Collected data:
====

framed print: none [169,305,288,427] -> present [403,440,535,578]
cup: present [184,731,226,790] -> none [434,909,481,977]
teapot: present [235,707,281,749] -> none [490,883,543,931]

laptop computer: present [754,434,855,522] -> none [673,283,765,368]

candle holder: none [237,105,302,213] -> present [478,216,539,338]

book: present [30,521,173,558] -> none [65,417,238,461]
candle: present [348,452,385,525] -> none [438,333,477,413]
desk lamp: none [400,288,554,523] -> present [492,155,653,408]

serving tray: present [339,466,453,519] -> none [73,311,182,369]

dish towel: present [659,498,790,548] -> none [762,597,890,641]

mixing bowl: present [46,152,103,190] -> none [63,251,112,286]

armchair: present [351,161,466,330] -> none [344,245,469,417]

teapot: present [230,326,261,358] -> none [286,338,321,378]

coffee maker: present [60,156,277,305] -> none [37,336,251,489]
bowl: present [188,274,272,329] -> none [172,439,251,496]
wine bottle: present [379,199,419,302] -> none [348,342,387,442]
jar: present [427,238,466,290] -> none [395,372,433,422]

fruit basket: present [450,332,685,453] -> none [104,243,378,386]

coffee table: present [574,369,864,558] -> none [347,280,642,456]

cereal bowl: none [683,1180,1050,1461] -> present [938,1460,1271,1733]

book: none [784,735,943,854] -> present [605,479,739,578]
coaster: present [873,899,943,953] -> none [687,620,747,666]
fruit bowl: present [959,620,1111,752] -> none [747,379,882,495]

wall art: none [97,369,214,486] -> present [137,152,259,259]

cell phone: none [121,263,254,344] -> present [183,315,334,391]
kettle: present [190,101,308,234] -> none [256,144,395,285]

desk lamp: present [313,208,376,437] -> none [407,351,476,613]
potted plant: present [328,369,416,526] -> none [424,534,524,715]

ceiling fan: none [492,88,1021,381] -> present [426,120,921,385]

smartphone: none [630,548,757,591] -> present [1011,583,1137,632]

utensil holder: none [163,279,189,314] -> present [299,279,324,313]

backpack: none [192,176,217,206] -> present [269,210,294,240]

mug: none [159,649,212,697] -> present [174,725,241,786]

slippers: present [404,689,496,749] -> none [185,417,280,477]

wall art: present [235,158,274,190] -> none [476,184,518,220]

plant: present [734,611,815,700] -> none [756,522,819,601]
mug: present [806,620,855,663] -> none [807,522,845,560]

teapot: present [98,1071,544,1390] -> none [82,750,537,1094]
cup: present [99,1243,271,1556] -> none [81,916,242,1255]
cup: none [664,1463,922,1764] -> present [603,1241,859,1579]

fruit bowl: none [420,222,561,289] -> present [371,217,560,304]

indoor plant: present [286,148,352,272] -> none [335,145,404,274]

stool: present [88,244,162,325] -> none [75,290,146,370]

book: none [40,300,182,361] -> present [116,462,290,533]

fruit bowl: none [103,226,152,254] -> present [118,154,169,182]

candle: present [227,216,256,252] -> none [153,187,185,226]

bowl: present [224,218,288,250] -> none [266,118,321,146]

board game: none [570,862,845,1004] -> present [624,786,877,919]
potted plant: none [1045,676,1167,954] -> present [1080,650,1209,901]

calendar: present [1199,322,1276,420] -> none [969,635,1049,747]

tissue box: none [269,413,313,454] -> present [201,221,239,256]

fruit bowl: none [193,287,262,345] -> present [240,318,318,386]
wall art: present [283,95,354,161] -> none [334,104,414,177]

====

What you need to do => Would you write out each entry precisely as it is given?

Exercise response =>
framed print: none [169,305,288,427] -> present [403,440,535,578]
cup: present [184,731,226,790] -> none [434,909,481,977]
teapot: present [235,707,281,749] -> none [490,883,543,931]

laptop computer: present [754,434,855,522] -> none [673,283,765,368]

candle holder: none [237,105,302,213] -> present [478,216,539,338]

book: present [30,521,173,558] -> none [65,417,238,461]
candle: present [348,452,385,525] -> none [438,333,477,413]
desk lamp: none [400,288,554,523] -> present [492,155,653,408]

serving tray: present [339,466,453,519] -> none [73,311,182,369]

dish towel: present [659,498,790,548] -> none [762,597,890,641]

mixing bowl: present [46,152,103,190] -> none [63,251,112,286]

armchair: present [351,161,466,330] -> none [344,245,469,417]

teapot: present [230,326,261,358] -> none [286,338,321,378]

coffee maker: present [60,156,277,305] -> none [37,336,251,489]
bowl: present [188,274,272,329] -> none [172,439,251,496]
wine bottle: present [379,199,419,302] -> none [348,342,387,442]
jar: present [427,238,466,290] -> none [395,372,433,422]

fruit basket: present [450,332,685,453] -> none [104,243,378,386]

coffee table: present [574,369,864,558] -> none [347,280,642,456]

cereal bowl: none [683,1180,1050,1461] -> present [938,1460,1271,1733]

book: none [784,735,943,854] -> present [605,479,739,578]
coaster: present [873,899,943,953] -> none [687,620,747,666]
fruit bowl: present [959,620,1111,752] -> none [747,379,882,495]

wall art: none [97,369,214,486] -> present [137,152,259,259]

cell phone: none [121,263,254,344] -> present [183,315,334,391]
kettle: present [190,101,308,234] -> none [256,144,395,285]

desk lamp: present [313,208,376,437] -> none [407,351,476,613]
potted plant: present [328,369,416,526] -> none [424,534,524,715]

ceiling fan: none [492,88,1021,381] -> present [426,120,921,385]

smartphone: none [630,548,757,591] -> present [1011,583,1137,632]

utensil holder: none [163,279,189,314] -> present [299,279,324,313]

backpack: none [192,176,217,206] -> present [269,210,294,240]

mug: none [159,649,212,697] -> present [174,725,241,786]

slippers: present [404,689,496,749] -> none [185,417,280,477]

wall art: present [235,158,274,190] -> none [476,184,518,220]

plant: present [734,611,815,700] -> none [756,522,819,601]
mug: present [806,620,855,663] -> none [807,522,845,560]

teapot: present [98,1071,544,1390] -> none [82,750,537,1094]
cup: present [99,1243,271,1556] -> none [81,916,242,1255]
cup: none [664,1463,922,1764] -> present [603,1241,859,1579]

fruit bowl: none [420,222,561,289] -> present [371,217,560,304]

indoor plant: present [286,148,352,272] -> none [335,145,404,274]

stool: present [88,244,162,325] -> none [75,290,146,370]

book: none [40,300,182,361] -> present [116,462,290,533]

fruit bowl: none [103,226,152,254] -> present [118,154,169,182]

candle: present [227,216,256,252] -> none [153,187,185,226]

bowl: present [224,218,288,250] -> none [266,118,321,146]

board game: none [570,862,845,1004] -> present [624,786,877,919]
potted plant: none [1045,676,1167,954] -> present [1080,650,1209,901]

calendar: present [1199,322,1276,420] -> none [969,635,1049,747]

tissue box: none [269,413,313,454] -> present [201,221,239,256]

fruit bowl: none [193,287,262,345] -> present [240,318,318,386]
wall art: present [283,95,354,161] -> none [334,104,414,177]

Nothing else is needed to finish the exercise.